"The Iraqis are sick people and we are the chemotherapy," Corporal Ryan Dupre of the US Marines is reported as saying last week in the Sunday Times, writes Kevin Myers
"I am starting to hate this country. Wait till I get hold of a friggin' Iraqi. No, I won't get hold of one. I'll just kill him." The Marine wasn't talking in some abstract: not far away - according to the report by Mark Franchetti, a journalist of some remarkable courage, both physical and moral - lay an entire family of Iraqis who had been killed by US Marines.
The soldiers had been ordered to prevent Iraqis from seizing a vital bridge over the Euphrates: in the stress of battle, the term "Iraqis" included this nameless band of butchered innocents fleeing Basra.
This is the sort of atrocity, atypical and unrepresentative, which the anti-American peace-campaigners will no doubt leap on with all the simplistic enthusiasm of peace-lovers everywhere.
But of course, the morality of a war is not to be judged by the delinquencies of a few front line soldiers, who, in all wars, will commit atrocities.
For "peace" is not an available option in Iraq. It has been a land without peace for a quarter of a century: and it will remain a land without peace for as much time again - and more - if Saddam Hussein is able to pass his regime over to his brace of diabolical sons.
So, the war has begun, and John Hume was absolutely right when he said: "Who among the statesmen of 1914 would have foreseen the rise of communism and fascism that the slaughter of the first World War brought about. Can anyone today be sure what will happen in the Middle East?" But as good a question as that is this: how the bloody hell are we to get out of the appalling mess we're in? Any unconditional ceasefire by the Americans and the British with Saddam still in power will be hailed as victory for him a cause of joy to Al Qaeda.

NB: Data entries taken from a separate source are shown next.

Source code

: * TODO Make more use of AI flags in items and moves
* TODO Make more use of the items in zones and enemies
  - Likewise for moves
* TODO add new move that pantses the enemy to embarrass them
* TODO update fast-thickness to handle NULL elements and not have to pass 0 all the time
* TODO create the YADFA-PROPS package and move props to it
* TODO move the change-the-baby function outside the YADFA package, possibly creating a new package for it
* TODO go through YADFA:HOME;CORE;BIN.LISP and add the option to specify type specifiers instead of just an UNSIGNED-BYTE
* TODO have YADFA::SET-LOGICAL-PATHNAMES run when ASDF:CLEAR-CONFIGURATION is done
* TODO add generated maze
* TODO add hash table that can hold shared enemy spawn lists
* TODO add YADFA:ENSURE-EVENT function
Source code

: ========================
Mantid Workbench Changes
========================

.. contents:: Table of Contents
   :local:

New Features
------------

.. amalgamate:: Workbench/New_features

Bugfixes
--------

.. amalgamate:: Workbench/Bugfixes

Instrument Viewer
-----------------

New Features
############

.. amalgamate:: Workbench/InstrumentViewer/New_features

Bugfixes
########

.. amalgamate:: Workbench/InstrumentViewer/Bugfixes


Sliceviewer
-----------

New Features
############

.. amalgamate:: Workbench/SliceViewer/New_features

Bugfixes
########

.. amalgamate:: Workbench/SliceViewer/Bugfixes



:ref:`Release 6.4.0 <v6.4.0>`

No doubt many people in Ireland will be content to see the US humiliated. These are the blithering idiots who think that this war is about "oil", though it is costing the British and the Americans far more than any profits which might accrue from the seizure of the oil wells, and will probably bring Tony Blair's political career to an end. But this is the real world, not the nursery, and even these cretins must realise that there are consequences to an Americo-British declaration of a ceasefire without any war-aims being met.
One of the central problems about this war is that people have been fed a great mythic lie about wars in the past.
The liberation of France in 1944, for example, is perceived as having been a clear and clinical affair, soldier on soldier. This is simply untrue.At least 20,000 civilians were killed in Normandy during the summer of 1944, overwhelmingly by allied action. Two events stand out: the bombing of St Lo by the USAAF on market day, and the destruction of Le Havre by the RAF, in which thousands of Normans died.
There has been no such massacre in this war; indeed, there has been every attempt to avoid one. There have, of course, been some catastrophic accidents, which allowed some journalists to indulge their taste for the luridly pornographic - "the brains of the innocent lay splattered on the street: a severed hand twitched in the dust" - which curiously enough is never in evidence whenever the dead are victims of terrorism, or even of car crashes.
It also prompted Mary Coughlan, with epic stupidity, to declare: ..."and when I saw those pictures, God forgive me, I wanted the Americans to be beaten." And that is what popular culture has done to popular perception of world events. They have been turned into a film, which has an ending, and then we all leave the cinema, with the Americans having been licked.
But in this real world, we don't leave the cinema. We're trapped in it for the rest of our lives, as are our children, and our children's children also. And the film has started, and sometimes, the characters on the screen turn and shoot the audience: and sometimes, members of the audience find themselves whisked out of the seats and placed in the centre of the action.
This great blockbuster, full of tragedy and pain and suffering, will not end merely because the Americans and the British decide they're tired of screen-life.
Even if they were to lay down their guns, the film doesn't stop. Nor can we get out of the cinema. We are stuck here, all of us, even as the nice girls selling ice-cream slumps down dead, while on screen children burn.
What people have always known, until, that is, this present age of plenty, is that we live in a world of consequence.
All deeds, be they active or inactive, will cause results. This is an iron law which has been forgotten, and been replaced by the simpering kindergarten refrain: "there must be a better way".
That is the great anthem of those who live in the gravity-free world of no consequence, as they chew their popcorn and moralise about what is occurring on screen. Murmuring in agreement, three rows back, are various terrorists.
And if the plot takes a turn they think appropriate, they'll leave their seats and join the action.
This is the film we've got. We've all got bit parts in it, and the only escape is the grave.